--- Extracted data entries ---
━━━━
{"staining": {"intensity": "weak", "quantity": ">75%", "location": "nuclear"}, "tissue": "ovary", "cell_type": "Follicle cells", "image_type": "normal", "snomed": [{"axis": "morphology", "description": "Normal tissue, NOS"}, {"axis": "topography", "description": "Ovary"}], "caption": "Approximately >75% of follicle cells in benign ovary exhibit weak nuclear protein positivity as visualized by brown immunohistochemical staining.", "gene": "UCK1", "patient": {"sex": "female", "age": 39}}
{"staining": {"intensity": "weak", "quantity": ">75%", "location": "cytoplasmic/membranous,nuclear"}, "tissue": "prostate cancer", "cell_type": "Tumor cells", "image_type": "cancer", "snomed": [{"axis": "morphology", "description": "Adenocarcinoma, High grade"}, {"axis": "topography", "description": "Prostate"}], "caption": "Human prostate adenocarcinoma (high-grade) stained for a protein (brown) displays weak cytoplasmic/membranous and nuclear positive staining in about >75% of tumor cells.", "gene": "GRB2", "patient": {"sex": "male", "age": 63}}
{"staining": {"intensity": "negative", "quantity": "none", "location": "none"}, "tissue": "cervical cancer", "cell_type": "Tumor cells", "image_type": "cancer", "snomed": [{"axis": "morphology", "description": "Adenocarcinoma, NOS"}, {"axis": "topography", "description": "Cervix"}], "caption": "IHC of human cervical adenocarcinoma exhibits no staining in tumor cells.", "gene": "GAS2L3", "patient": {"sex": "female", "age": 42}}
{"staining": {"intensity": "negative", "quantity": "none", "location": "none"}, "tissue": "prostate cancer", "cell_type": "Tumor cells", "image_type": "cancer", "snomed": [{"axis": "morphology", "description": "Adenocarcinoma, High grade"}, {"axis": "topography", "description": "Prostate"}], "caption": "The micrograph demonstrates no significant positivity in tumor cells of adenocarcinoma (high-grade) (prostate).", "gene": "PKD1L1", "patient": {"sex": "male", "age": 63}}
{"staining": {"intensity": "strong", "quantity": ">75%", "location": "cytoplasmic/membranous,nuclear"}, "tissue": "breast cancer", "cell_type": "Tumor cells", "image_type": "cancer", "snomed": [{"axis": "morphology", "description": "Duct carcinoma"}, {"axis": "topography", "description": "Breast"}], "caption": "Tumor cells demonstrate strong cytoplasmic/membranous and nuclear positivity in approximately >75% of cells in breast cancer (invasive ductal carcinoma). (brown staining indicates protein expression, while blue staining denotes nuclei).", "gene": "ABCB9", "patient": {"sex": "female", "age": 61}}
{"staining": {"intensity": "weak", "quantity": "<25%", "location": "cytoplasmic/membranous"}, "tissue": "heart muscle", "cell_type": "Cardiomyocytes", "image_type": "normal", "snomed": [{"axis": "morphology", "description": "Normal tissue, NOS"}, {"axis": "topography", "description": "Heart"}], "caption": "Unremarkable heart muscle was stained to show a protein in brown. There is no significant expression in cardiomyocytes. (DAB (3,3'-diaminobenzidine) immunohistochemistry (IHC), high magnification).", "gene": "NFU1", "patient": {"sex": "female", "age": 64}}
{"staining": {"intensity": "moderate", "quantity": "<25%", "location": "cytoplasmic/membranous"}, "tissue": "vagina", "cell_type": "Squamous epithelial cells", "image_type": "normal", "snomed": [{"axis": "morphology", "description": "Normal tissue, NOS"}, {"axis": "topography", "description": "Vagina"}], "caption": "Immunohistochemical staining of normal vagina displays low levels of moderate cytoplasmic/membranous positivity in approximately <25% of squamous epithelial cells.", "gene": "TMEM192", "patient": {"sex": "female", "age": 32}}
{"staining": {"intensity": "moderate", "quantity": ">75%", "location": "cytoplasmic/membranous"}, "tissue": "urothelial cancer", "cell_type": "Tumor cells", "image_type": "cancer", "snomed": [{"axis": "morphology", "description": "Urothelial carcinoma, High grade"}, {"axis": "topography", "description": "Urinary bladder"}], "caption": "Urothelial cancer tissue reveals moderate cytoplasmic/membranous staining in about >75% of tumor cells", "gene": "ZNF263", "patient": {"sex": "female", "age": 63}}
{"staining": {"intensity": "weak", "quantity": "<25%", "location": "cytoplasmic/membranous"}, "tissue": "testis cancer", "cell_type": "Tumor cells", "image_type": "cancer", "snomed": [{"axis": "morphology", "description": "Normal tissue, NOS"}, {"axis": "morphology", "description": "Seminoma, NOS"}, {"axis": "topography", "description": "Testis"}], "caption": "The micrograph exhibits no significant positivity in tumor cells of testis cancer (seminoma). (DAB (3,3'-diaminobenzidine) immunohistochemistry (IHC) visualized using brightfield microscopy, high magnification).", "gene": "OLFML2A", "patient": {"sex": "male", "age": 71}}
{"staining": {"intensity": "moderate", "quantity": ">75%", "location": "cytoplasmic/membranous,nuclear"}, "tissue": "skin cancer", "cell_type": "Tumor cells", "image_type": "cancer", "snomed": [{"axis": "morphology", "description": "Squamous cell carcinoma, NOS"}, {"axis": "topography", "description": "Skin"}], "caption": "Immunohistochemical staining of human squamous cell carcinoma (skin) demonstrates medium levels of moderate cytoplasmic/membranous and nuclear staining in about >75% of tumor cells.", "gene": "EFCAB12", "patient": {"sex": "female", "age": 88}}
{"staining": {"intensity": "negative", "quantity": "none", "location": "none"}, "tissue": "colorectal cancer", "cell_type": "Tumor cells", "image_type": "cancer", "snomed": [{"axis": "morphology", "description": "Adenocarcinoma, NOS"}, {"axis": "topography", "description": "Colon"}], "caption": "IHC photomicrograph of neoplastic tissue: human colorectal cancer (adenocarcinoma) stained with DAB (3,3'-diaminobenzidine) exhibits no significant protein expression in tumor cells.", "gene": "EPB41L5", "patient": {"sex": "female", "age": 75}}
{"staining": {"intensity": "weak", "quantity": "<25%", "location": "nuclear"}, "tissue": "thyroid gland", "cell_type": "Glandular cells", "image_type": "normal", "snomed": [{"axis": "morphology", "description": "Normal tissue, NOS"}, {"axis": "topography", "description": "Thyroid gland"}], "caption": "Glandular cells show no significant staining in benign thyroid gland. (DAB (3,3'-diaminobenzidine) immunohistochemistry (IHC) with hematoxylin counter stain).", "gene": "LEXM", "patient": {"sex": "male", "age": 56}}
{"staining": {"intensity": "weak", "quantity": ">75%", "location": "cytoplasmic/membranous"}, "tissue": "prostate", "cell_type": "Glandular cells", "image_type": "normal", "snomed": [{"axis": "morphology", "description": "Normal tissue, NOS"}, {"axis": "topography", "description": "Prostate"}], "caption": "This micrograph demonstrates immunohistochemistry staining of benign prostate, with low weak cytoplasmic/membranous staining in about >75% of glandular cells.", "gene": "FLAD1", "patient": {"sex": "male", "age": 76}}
━━━━
--- Instructions to follow ---
Make sure that every entry above is copied out exactly as it stands.

--- Answer box ---
{"staining": {"intensity": "weak", "quantity": ">75%", "location": "nuclear"}, "tissue": "ovary", "cell_type": "Follicle cells", "image_type": "normal", "snomed": [{"axis": "morphology", "description": "Normal tissue, NOS"}, {"axis": "topography", "description": "Ovary"}], "caption": "Approximately >75% of follicle cells in benign ovary exhibit weak nuclear protein positivity as visualized by brown immunohistochemical staining.", "gene": "UCK1", "patient": {"sex": "female", "age": 39}}
{"staining": {"intensity": "weak", "quantity": ">75%", "location": "cytoplasmic/membranous,nuclear"}, "tissue": "prostate cancer", "cell_type": "Tumor cells", "image_type": "cancer", "snomed": [{"axis": "morphology", "description": "Adenocarcinoma, High grade"}, {"axis": "topography", "description": "Prostate"}], "caption": "Human prostate adenocarcinoma (high-grade) stained for a protein (brown) displays weak cytoplasmic/membranous and nuclear positive staining in about >75% of tumor cells.", "gene": "GRB2", "patient": {"sex": "male", "age": 63}}
{"staining": {"intensity": "negative", "quantity": "none", "location": "none"}, "tissue": "cervical cancer", "cell_type": "Tumor cells", "image_type": "cancer", "snomed": [{"axis": "morphology", "description": "Adenocarcinoma, NOS"}, {"axis": "topography", "description": "Cervix"}], "caption": "IHC of human cervical adenocarcinoma exhibits no staining in tumor cells.", "gene": "GAS2L3", "patient": {"sex": "female", "age": 42}}
{"staining": {"intensity": "negative", "quantity": "none", "location": "none"}, "tissue": "prostate cancer", "cell_type": "Tumor cells", "image_type": "cancer", "snomed": [{"axis": "morphology", "description": "Adenocarcinoma, High grade"}, {"axis": "topography", "description": "Prostate"}], "caption": "The micrograph demonstrates no significant positivity in tumor cells of adenocarcinoma (high-grade) (prostate).", "gene": "PKD1L1", "patient": {"sex": "male", "age": 63}}
{"staining": {"intensity": "strong", "quantity": ">75%", "location": "cytoplasmic/membranous,nuclear"}, "tissue": "breast cancer", "cell_type": "Tumor cells", "image_type": "cancer", "snomed": [{"axis": "morphology", "description": "Duct carcinoma"}, {"axis": "topography", "description": "Breast"}], "caption": "Tumor cells demonstrate strong cytoplasmic/membranous and nuclear positivity in approximately >75% of cells in breast cancer (invasive ductal carcinoma). (brown staining indicates protein expression, while blue staining denotes nuclei).", "gene": "ABCB9", "patient": {"sex": "female", "age": 61}}
{"staining": {"intensity": "weak", "quantity": "<25%", "location": "cytoplasmic/membranous"}, "tissue": "heart muscle", "cell_type": "Cardiomyocytes", "image_type": "normal", "snomed": [{"axis": "morphology", "description": "Normal tissue, NOS"}, {"axis": "topography", "description": "Heart"}], "caption": "Unremarkable heart muscle was stained to show a protein in brown. There is no significant expression in cardiomyocytes. (DAB (3,3'-diaminobenzidine) immunohistochemistry (IHC), high magnification).", "gene": "NFU1", "patient": {"sex": "female", "age": 64}}
{"staining": {"intensity": "moderate", "quantity": "<25%", "location": "cytoplasmic/membranous"}, "tissue": "vagina", "cell_type": "Squamous epithelial cells", "image_type": "normal", "snomed": [{"axis": "morphology", "description": "Normal tissue, NOS"}, {"axis": "topography", "description": "Vagina"}], "caption": "Immunohistochemical staining of normal vagina displays low levels of moderate cytoplasmic/membranous positivity in approximately <25% of squamous epithelial cells.", "gene": "TMEM192", "patient": {"sex": "female", "age": 32}}
{"staining": {"intensity": "moderate", "quantity": ">75%", "location": "cytoplasmic/membranous"}, "tissue": "urothelial cancer", "cell_type": "Tumor cells", "image_type": "cancer", "snomed": [{"axis": "morphology", "description": "Urothelial carcinoma, High grade"}, {"axis": "topography", "description": "Urinary bladder"}], "caption": "Urothelial cancer tissue reveals moderate cytoplasmic/membranous staining in about >75% of tumor cells", "gene": "ZNF263", "patient": {"sex": "female", "age": 63}}
{"staining": {"intensity": "weak", "quantity": "<25%", "location": "cytoplasmic/membranous"}, "tissue": "testis cancer", "cell_type": "Tumor cells", "image_type": "cancer", "snomed": [{"axis": "morphology", "description": "Normal tissue, NOS"}, {"axis": "morphology", "description": "Seminoma, NOS"}, {"axis": "topography", "description": "Testis"}], "caption": "The micrograph exhibits no significant positivity in tumor cells of testis cancer (seminoma). (DAB (3,3'-diaminobenzidine) immunohistochemistry (IHC) visualized using brightfield microscopy, high magnification).", "gene": "OLFML2A", "patient": {"sex": "male", "age": 71}}
{"staining": {"intensity": "moderate", "quantity": ">75%", "location": "cytoplasmic/membranous,nuclear"}, "tissue": "skin cancer", "cell_type": "Tumor cells", "image_type": "cancer", "snomed": [{"axis": "morphology", "description": "Squamous cell carcinoma, NOS"}, {"axis": "topography", "description": "Skin"}], "caption": "Immunohistochemical staining of human squamous cell carcinoma (skin) demonstrates medium levels of moderate cytoplasmic/membranous and nuclear staining in about >75% of tumor cells.", "gene": "EFCAB12", "patient": {"sex": "female", "age": 88}}
{"staining": {"intensity": "negative", "quantity": "none", "location": "none"}, "tissue": "colorectal cancer", "cell_type": "Tumor cells", "image_type": "cancer", "snomed": [{"axis": "morphology", "description": "Adenocarcinoma, NOS"}, {"axis": "topography", "description": "Colon"}], "caption": "IHC photomicrograph of neoplastic tissue: human colorectal cancer (adenocarcinoma) stained with DAB (3,3'-diaminobenzidine) exhibits no significant protein expression in tumor cells.", "gene": "EPB41L5", "patient": {"sex": "female", "age": 75}}
{"staining": {"intensity": "weak", "quantity": "<25%", "location": "nuclear"}, "tissue": "thyroid gland", "cell_type": "Glandular cells", "image_type": "normal", "snomed": [{"axis": "morphology", "description": "Normal tissue, NOS"}, {"axis": "topography", "description": "Thyroid gland"}], "caption": "Glandular cells show no significant staining in benign thyroid gland. (DAB (3,3'-diaminobenzidine) immunohistochemistry (IHC) with hematoxylin counter stain).", "gene": "LEXM", "patient": {"sex": "male", "age": 56}}
{"staining": {"intensity": "weak", "quantity": ">75%", "location": "cytoplasmic/membranous"}, "tissue": "prostate", "cell_type": "Glandular cells", "image_type": "normal", "snomed": [{"axis": "morphology", "description": "Normal tissue, NOS"}, {"axis": "topography", "description": "Prostate"}], "caption": "This micrograph demonstrates immunohistochemistry staining of benign prostate, with low weak cytoplasmic/membranous staining in about >75% of glandular cells.", "gene": "FLAD1", "patient": {"sex": "male", "age": 76}}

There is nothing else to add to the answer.